Tally the lines of the listing below in which the string "Create" occurs, and give the tally alone.

## Given records:
──────────

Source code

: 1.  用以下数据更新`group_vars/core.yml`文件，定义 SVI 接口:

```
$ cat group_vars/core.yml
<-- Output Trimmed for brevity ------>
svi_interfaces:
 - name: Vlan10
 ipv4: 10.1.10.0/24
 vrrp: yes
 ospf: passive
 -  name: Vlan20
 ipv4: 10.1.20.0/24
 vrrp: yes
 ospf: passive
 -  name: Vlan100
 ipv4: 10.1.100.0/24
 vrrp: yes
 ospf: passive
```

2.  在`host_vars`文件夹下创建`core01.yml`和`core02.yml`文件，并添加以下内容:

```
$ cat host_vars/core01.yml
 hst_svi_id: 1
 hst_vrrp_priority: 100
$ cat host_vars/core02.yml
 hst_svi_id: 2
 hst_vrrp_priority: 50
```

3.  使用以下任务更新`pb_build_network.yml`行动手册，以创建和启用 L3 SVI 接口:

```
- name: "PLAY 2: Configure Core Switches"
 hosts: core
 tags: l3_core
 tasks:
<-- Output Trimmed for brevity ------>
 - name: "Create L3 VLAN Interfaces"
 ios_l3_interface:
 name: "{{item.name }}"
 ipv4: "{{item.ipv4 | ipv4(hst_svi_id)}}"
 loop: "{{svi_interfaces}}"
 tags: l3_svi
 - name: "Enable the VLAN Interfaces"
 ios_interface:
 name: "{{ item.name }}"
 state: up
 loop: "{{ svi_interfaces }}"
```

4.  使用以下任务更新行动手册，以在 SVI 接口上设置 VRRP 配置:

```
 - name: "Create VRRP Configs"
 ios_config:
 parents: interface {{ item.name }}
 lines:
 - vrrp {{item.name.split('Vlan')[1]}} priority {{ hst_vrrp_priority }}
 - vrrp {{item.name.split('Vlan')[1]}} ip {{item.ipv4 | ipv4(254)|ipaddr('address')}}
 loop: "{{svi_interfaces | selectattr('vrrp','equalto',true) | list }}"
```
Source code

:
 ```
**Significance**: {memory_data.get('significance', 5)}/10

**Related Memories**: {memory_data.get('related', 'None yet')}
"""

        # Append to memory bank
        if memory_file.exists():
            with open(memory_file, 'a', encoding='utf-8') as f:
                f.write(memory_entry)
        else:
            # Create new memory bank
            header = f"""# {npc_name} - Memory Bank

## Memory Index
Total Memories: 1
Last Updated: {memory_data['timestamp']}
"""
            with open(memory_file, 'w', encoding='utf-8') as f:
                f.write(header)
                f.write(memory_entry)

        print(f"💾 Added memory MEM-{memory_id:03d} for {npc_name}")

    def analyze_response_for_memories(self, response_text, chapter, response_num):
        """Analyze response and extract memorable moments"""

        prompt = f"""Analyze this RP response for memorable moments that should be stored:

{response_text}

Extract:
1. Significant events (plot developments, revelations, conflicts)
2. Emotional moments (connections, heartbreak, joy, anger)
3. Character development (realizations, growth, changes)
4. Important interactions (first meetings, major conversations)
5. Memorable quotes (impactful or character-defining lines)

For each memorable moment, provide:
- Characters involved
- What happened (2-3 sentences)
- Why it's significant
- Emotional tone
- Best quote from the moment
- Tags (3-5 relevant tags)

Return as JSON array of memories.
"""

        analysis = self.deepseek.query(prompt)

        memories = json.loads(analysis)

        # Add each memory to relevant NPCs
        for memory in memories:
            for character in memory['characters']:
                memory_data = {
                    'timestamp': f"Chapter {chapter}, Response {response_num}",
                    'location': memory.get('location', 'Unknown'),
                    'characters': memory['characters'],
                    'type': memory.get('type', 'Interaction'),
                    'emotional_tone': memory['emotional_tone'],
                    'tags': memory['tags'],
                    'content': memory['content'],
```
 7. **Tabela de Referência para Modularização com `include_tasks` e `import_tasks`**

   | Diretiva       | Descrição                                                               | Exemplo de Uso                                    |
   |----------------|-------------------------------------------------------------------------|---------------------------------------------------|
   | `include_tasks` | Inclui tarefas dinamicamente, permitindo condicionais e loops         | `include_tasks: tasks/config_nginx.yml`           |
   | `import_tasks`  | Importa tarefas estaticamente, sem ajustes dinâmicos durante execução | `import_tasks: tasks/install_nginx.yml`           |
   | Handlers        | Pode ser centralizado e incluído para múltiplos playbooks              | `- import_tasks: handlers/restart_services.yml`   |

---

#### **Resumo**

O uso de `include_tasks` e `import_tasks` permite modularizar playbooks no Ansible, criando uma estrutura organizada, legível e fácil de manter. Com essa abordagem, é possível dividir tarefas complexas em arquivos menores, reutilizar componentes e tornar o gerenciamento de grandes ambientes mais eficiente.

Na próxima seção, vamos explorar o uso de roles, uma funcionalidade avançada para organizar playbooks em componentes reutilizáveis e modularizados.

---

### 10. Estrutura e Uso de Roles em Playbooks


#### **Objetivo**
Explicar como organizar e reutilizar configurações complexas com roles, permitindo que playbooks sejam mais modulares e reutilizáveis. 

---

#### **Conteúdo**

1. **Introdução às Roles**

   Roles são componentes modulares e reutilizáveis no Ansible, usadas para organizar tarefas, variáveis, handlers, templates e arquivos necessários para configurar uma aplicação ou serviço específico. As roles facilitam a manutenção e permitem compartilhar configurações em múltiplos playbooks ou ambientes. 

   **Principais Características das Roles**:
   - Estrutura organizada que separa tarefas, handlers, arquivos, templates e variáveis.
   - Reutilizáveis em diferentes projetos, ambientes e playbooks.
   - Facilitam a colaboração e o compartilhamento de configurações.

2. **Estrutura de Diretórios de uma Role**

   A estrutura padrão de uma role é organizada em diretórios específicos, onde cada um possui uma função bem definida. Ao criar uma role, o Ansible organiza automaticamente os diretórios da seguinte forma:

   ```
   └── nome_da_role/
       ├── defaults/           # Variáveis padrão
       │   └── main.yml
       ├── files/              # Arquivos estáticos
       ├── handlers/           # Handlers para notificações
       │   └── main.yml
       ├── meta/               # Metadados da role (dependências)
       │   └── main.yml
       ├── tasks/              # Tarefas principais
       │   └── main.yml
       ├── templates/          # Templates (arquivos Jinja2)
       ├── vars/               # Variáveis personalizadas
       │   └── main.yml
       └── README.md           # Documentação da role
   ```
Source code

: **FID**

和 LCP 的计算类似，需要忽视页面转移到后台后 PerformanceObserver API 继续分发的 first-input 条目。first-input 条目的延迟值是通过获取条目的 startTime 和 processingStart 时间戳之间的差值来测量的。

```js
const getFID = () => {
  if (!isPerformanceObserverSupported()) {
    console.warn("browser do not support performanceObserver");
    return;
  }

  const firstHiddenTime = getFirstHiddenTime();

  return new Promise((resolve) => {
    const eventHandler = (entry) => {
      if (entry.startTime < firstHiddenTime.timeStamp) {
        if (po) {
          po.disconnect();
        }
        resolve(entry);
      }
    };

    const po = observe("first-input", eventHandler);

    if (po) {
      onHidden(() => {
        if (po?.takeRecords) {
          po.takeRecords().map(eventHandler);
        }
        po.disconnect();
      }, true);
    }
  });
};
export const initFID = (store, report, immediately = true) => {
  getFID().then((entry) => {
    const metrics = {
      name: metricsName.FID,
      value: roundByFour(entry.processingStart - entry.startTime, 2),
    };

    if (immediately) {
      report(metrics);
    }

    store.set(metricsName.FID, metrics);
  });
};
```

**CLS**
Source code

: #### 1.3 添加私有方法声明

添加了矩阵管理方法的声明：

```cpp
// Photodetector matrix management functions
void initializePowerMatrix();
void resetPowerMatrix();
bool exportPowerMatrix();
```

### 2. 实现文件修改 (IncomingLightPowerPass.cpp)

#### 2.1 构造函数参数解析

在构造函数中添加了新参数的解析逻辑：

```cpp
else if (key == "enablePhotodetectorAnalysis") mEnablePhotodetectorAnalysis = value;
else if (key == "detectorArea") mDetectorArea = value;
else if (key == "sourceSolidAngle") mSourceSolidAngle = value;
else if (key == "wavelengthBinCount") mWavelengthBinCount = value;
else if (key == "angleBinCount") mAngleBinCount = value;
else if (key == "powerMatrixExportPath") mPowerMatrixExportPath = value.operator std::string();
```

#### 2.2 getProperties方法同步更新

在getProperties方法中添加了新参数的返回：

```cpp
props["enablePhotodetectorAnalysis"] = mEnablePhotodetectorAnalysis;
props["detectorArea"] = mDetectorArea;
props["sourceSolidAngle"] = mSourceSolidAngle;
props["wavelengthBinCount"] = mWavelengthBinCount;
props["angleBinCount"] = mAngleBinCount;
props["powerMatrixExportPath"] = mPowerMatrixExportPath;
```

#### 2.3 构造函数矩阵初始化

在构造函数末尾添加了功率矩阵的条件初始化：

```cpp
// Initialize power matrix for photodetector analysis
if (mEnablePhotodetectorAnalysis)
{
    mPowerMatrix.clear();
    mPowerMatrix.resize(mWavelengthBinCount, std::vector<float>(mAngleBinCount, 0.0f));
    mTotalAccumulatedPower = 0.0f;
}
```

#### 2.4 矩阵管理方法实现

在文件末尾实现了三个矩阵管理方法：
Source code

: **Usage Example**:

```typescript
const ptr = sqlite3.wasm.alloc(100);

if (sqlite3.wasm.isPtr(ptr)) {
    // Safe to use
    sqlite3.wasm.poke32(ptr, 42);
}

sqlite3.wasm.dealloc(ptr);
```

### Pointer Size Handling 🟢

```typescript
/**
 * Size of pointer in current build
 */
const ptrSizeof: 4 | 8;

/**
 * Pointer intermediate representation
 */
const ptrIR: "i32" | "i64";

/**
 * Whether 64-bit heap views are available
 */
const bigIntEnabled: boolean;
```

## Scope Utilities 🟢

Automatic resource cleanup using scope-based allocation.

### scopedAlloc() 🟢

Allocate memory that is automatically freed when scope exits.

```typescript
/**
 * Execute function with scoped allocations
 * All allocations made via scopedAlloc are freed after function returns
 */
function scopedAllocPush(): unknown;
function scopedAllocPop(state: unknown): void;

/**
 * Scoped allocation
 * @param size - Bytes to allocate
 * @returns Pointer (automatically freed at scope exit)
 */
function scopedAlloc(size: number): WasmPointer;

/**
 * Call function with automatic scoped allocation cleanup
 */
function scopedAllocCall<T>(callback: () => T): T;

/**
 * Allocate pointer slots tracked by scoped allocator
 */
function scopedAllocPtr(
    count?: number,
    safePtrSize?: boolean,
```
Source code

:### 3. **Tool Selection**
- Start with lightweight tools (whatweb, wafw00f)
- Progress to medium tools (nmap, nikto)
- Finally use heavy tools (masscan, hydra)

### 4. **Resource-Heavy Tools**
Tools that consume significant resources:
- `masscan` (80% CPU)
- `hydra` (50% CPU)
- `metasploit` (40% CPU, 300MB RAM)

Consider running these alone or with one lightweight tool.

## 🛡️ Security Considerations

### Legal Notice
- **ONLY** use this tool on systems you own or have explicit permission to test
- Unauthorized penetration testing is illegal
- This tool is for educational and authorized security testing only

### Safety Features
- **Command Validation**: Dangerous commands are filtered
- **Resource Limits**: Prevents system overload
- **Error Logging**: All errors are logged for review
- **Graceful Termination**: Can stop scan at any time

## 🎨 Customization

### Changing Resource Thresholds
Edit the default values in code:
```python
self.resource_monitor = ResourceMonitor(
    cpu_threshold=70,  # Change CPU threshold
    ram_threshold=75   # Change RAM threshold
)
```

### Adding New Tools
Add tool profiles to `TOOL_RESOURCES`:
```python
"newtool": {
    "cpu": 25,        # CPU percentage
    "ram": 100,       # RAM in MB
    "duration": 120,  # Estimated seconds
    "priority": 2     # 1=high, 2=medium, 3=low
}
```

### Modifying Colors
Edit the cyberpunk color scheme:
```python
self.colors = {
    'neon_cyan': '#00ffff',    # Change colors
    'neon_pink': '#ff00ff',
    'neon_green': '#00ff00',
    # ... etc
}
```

──────────

## Response:
3